Problem to solve:
Write out every line of the entries below as a numbered list, leaving out any blank lines.

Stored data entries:
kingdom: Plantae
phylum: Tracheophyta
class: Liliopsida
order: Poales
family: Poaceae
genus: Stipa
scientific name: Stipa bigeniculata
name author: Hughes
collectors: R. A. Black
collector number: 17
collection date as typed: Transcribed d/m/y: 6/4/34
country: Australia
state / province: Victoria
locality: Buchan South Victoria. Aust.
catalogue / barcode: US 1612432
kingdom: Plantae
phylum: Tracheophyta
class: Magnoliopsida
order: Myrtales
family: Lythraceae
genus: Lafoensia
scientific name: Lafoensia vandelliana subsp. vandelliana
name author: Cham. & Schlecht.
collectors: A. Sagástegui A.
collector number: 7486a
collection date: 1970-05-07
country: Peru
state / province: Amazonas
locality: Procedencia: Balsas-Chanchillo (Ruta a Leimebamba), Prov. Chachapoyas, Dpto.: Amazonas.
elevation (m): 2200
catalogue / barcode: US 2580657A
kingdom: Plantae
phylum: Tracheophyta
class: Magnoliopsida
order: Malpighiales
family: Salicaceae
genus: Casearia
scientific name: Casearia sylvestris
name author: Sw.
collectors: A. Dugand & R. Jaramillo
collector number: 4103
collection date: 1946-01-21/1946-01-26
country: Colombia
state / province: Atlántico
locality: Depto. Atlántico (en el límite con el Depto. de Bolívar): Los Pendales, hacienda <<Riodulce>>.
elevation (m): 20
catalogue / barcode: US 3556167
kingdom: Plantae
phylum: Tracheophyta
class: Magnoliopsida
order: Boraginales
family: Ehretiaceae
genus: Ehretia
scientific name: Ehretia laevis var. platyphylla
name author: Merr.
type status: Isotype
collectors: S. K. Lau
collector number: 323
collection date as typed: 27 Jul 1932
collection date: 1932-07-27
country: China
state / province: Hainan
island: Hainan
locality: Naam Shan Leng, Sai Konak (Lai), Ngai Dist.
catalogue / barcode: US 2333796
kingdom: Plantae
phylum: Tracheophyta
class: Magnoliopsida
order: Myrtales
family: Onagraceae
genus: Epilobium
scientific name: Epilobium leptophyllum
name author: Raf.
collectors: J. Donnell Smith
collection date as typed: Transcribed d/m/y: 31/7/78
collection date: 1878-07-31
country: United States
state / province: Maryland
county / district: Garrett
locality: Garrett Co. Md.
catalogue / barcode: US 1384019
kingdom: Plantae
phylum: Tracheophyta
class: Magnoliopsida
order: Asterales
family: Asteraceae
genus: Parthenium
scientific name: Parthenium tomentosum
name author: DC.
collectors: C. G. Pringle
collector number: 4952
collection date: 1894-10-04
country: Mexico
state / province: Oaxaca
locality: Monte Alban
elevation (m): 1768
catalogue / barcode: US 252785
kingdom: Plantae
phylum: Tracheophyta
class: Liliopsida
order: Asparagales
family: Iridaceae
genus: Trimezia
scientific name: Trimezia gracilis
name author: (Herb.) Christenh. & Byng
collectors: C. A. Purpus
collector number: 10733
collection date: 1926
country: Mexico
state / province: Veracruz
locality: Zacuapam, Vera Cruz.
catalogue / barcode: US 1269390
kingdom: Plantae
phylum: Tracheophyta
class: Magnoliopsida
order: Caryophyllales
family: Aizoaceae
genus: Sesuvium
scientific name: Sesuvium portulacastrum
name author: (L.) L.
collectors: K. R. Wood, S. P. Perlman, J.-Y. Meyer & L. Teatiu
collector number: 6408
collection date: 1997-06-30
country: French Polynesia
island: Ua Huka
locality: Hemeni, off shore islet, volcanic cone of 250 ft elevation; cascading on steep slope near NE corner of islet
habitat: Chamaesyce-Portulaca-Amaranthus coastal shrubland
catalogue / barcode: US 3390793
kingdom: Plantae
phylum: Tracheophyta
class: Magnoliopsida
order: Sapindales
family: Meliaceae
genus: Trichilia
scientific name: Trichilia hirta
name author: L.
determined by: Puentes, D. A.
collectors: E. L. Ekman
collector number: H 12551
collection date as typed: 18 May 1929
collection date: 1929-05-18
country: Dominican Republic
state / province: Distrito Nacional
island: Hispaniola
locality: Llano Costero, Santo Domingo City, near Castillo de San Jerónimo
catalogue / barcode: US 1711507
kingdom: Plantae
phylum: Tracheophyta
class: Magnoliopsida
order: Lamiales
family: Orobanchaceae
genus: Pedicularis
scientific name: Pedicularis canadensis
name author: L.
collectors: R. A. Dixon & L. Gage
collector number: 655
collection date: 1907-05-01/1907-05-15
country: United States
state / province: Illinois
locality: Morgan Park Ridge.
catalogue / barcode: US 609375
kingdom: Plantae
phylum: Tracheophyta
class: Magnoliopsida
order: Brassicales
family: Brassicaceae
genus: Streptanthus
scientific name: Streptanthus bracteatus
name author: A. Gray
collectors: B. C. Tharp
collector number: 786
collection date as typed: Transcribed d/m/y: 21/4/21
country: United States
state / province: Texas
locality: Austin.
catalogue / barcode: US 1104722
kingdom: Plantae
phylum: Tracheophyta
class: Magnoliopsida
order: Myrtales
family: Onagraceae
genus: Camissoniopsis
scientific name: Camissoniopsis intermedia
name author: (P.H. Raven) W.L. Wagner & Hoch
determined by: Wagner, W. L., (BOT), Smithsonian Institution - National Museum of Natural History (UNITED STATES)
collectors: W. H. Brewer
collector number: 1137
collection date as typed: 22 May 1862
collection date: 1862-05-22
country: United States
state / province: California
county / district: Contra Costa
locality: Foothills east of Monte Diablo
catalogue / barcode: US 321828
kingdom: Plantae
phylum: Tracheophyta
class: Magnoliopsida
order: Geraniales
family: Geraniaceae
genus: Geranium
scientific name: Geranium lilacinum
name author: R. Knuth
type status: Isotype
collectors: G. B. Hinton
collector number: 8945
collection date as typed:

Solution for this task:
1. kingdom: Plantae
2. phylum: Tracheophyta
3. class: Liliopsida
4. order: Poales
5. family: Poaceae
6. genus: Stipa
7. scientific name: Stipa bigeniculata
8. name author: Hughes
9. collectors: R. A. Black
10. collector number: 17
11. collection date as typed: Transcribed d/m/y: 6/4/34
12. country: Australia
13. state / province: Victoria
14. locality: Buchan South Victoria. Aust.
15. catalogue / barcode: US 1612432
16. kingdom: Plantae
17. phylum: Tracheophyta
18. class: Magnoliopsida
19. order: Myrtales
20. family: Lythraceae
21. genus: Lafoensia
22. scientific name: Lafoensia vandelliana subsp. vandelliana
23. name author: Cham. & Schlecht.
24. collectors: A. Sagástegui A.
25. collector number: 7486a
26. collection date: 1970-05-07
27. country: Peru
28. state / province: Amazonas
29. locality: Procedencia: Balsas-Chanchillo (Ruta a Leimebamba), Prov. Chachapoyas, Dpto.: Amazonas.
30. elevation (m): 2200
31. catalogue / barcode: US 2580657A
32. kingdom: Plantae
33. phylum: Tracheophyta
34. class: Magnoliopsida
35. order: Malpighiales
36. family: Salicaceae
37. genus: Casearia
38. scientific name: Casearia sylvestris
39. name author: Sw.
40. collectors: A. Dugand & R. Jaramillo
41. collector number: 4103
42. collection date: 1946-01-21/1946-01-26
43. country: Colombia
44. state / province: Atlántico
45. locality: Depto. Atlántico (en el límite con el Depto. de Bolívar): Los Pendales, hacienda <<Riodulce>>.
46. elevation (m): 20
47. catalogue / barcode: US 3556167
48. kingdom: Plantae
49. phylum: Tracheophyta
50. class: Magnoliopsida
51. order: Boraginales
52. family: Ehretiaceae
53. genus: Ehretia
54. scientific name: Ehretia laevis var. platyphylla
55. name author: Merr.
56. type status: Isotype
57. collectors: S. K. Lau
58. collector number: 323
59. collection date as typed: 27 Jul 1932
60. collection date: 1932-07-27
61. country: China
62. state / province: Hainan
63. island: Hainan
64. locality: Naam Shan Leng, Sai Konak (Lai), Ngai Dist.
65. catalogue / barcode: US 2333796
66. kingdom: Plantae
67. phylum: Tracheophyta
68. class: Magnoliopsida
69. order: Myrtales
70. family: Onagraceae
71. genus: Epilobium
72. scientific name: Epilobium leptophyllum
73. name author: Raf.
74. collectors: J. Donnell Smith
75. collection date as typed: Transcribed d/m/y: 31/7/78
76. collection date: 1878-07-31
77. country: United States
78. state / province: Maryland
79. county / district: Garrett
80. locality: Garrett Co. Md.
81. catalogue / barcode: US 1384019
82. kingdom: Plantae
83. phylum: Tracheophyta
84. class: Magnoliopsida
85. order: Asterales
86. family: Asteraceae
87. genus: Parthenium
88. scientific name: Parthenium tomentosum
89. name author: DC.
90. collectors: C. G. Pringle
91. collector number: 4952
92. collection date: 1894-10-04
93. country: Mexico
94. state / province: Oaxaca
95. locality: Monte Alban
96. elevation (m): 1768
97. catalogue / barcode: US 252785
98. kingdom: Plantae
99. phylum: Tracheophyta
100. class: Liliopsida
101. order: Asparagales
102. family: Iridaceae
103. genus: Trimezia
104. scientific name: Trimezia gracilis
105. name author: (Herb.) Christenh. & Byng
106. collectors: C. A. Purpus
107. collector number: 10733
108. collection date: 1926
109. country: Mexico
110. state / province: Veracruz
111. locality: Zacuapam, Vera Cruz.
112. catalogue / barcode: US 1269390
113. kingdom: Plantae
114. phylum: Tracheophyta
115. class: Magnoliopsida
116. order: Caryophyllales
117. family: Aizoaceae
118. genus: Sesuvium
119. scientific name: Sesuvium portulacastrum
120. name author: (L.) L.
121. collectors: K. R. Wood, S. P. Perlman, J.-Y. Meyer & L. Teatiu
122. collector number: 6408
123. collection date: 1997-06-30
124. country: French Polynesia
125. island: Ua Huka
126. locality: Hemeni, off shore islet, volcanic cone of 250 ft elevation; cascading on steep slope near NE corner of islet
127. habitat: Chamaesyce-Portulaca-Amaranthus coastal shrubland
128. catalogue / barcode: US 3390793
129. kingdom: Plantae
130. phylum: Tracheophyta
131. class: Magnoliopsida
132. order: Sapindales
133. family: Meliaceae
134. genus: Trichilia
135. scientific name: Trichilia hirta
136. name author: L.
137. determined by: Puentes, D. A.
138. collectors: E. L. Ekman
139. collector number: H 12551
140. collection date as typed: 18 May 1929
141. collection date: 1929-05-18
142. country: Dominican Republic
143. state / province: Distrito Nacional
144. island: Hispaniola
145. locality: Llano Costero, Santo Domingo City, near Castillo de San Jerónimo
146. catalogue / barcode: US 1711507
147. kingdom: Plantae
148. phylum: Tracheophyta
149. class: Magnoliopsida
150. order: Lamiales
151. family: Orobanchaceae
152. genus: Pedicularis
153. scientific name: Pedicularis canadensis
154. name author: L.
155. collectors: R. A. Dixon & L. Gage
156. collector number: 655
157. collection date: 1907-05-01/1907-05-15
158. country: United States
159. state / province: Illinois
160. locality: Morgan Park Ridge.
161. catalogue / barcode: US 609375
162. kingdom: Plantae
163. phylum: Tracheophyta
164. class: Magnoliopsida
165. order: Brassicales
166. family: Brassicaceae
167. genus: Streptanthus
168. scientific name: Streptanthus bracteatus
169. name author: A. Gray
170. collectors: B. C. Tharp
171. collector number: 786
172. collection date as typed: Transcribed d/m/y: 21/4/21
173. country: United States
174. state / province: Texas
175. locality: Austin.
176. catalogue / barcode: US 1104722
177. kingdom: Plantae
178. phylum: Tracheophyta
179. class: Magnoliopsida
180. order: Myrtales
181. family: Onagraceae
182. genus: Camissoniopsis
183. scientific name: Camissoniopsis intermedia
184. name author: (P.H. Raven) W.L. Wagner & Hoch
185. determined by: Wagner, W. L., (BOT), Smithsonian Institution - National Museum of Natural History (UNITED STATES)
186. collectors: W. H. Brewer
187. collector number: 1137
188. collection date as typed: 22 May 1862
189. collection date: 1862-05-22
190. country: United States
191. state / province: California
192. county / district: Contra Costa
193. locality: Foothills east of Monte Diablo
194. catalogue / barcode: US 321828
195. kingdom: Plantae
196. phylum: Tracheophyta
197. class: Magnoliopsida
198. order: Geraniales
199. family: Geraniaceae
200. genus: Geranium
201. scientific name: Geranium lilacinum
202. name author: R. Knuth
203. type status: Isotype
204. collectors: G. B. Hinton
205. collector number: 8945
206. collection date as typed:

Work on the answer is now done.